The Phenomena is a very descriptive work, where apart from citing the constellations, Aratus describes various meteorological phenomena and the divisions of the celestial sphere. It is assumed that Aratus was based on (perhaps simply copied) on similar earlier works, specifically the Mirror (Kátoptron) by Eudoxus of Cnidos (city of Caria, also on the southern coast of Anatolia), written around 370 BC. Unfortunately, the work of Eudoxus has not reached us directly, with which it is impossible to know which parts of Phenomena are due to Aratus, and which to Eudoxus (or other previous authors). From the criticisms that Aratus received from other classical authors (Hipparchus) who knew the work of Eudoxus it is inferred that most of his work was original. Anyway, from a practical point of view, and although it is a bit unfair to the figure of Eudoxus, we must consider the Phenomena as the first classic work to describe the western constellations. However, a careful analysis of this work reveals that Aratus did not describe several constellations that were visible in his time, as is the case of the star Canopus, the second brightest in the sky, but he did include stars and constellations that were difficult to see from its latitude.

This discrepancy can be explained if we take into account the phenomenon of the precession of the equinoxes, the spinning movement of the earth’s axis, and we assume that the constellations of Aratus were previously described. To pinpoint the date and place, several studies have been made, the most famous of which is that of Michael Ovenden (see). Studying the shape of the constellations described by Aratus, we can see that there is a ” since the constellations of the Phenomena may have been created in different periods of time and in different places. In any case, and although the exact date of creation of these constellations is still being debated today, it is clear that the work points to an earlier origin.

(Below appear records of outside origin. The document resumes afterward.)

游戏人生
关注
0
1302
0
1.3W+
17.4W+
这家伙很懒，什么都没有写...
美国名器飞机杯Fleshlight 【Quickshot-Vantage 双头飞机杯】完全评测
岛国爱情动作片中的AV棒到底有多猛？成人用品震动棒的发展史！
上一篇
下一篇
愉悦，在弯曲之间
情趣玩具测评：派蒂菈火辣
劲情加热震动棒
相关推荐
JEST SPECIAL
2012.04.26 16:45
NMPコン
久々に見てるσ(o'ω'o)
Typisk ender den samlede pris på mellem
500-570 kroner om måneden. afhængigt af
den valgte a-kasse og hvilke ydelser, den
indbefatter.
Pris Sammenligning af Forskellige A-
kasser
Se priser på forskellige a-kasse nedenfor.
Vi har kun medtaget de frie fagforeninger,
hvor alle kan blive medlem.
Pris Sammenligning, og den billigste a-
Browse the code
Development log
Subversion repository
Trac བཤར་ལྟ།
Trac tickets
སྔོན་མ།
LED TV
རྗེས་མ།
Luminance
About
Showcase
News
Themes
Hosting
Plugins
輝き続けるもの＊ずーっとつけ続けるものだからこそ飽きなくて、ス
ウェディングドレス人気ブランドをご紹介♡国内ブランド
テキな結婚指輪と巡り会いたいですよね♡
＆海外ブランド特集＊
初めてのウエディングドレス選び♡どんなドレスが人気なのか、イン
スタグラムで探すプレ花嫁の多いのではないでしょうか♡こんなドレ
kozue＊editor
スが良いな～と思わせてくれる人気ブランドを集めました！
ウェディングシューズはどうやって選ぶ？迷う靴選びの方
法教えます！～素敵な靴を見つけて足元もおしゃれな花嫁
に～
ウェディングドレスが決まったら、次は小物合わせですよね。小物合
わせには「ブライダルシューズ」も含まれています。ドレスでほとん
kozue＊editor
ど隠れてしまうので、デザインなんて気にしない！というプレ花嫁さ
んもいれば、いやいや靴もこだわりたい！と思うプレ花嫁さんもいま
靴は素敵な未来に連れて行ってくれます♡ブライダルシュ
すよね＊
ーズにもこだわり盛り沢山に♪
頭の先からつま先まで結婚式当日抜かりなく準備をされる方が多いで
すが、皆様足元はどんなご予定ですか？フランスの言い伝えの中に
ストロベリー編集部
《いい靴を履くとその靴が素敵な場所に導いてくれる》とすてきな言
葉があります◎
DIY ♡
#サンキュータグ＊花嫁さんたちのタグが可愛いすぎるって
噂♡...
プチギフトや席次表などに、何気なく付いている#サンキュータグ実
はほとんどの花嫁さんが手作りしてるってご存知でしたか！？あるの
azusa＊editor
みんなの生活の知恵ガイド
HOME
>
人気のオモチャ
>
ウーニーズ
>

The Phenomena was one of the most popular works of antiquity, translated into Latin by various authors, among which Germánico (nephew of the Emperor Tiberius), Varro (also author of Disciplinarum libri, where he addresses astronomical issues), Avieno, Cicero, stands out. the Emperor Gordian I or the poet Ovid, who would say “Arato will always live with the Sun and the Moon” (Amores I: 15,16). Another author influenced by Aratus was Geminus (1st century BC), of whom it is unknown whether he was Greek or Roman, who wrote Introduction to the Phenomena. This tremendous popularity in classical and medieval times contrasts with how little known his figure is today, perhaps because both astronomers and astrologers prefer to refer to the works of Eratosthenes, Hipparchus or Ptolemy, lacking these divergences with the current constellations it contains. the work of Arato. It is precisely this popularity and the enormous number of versions of this work, many of different origins, that allow us to be sure of the authenticity of this work.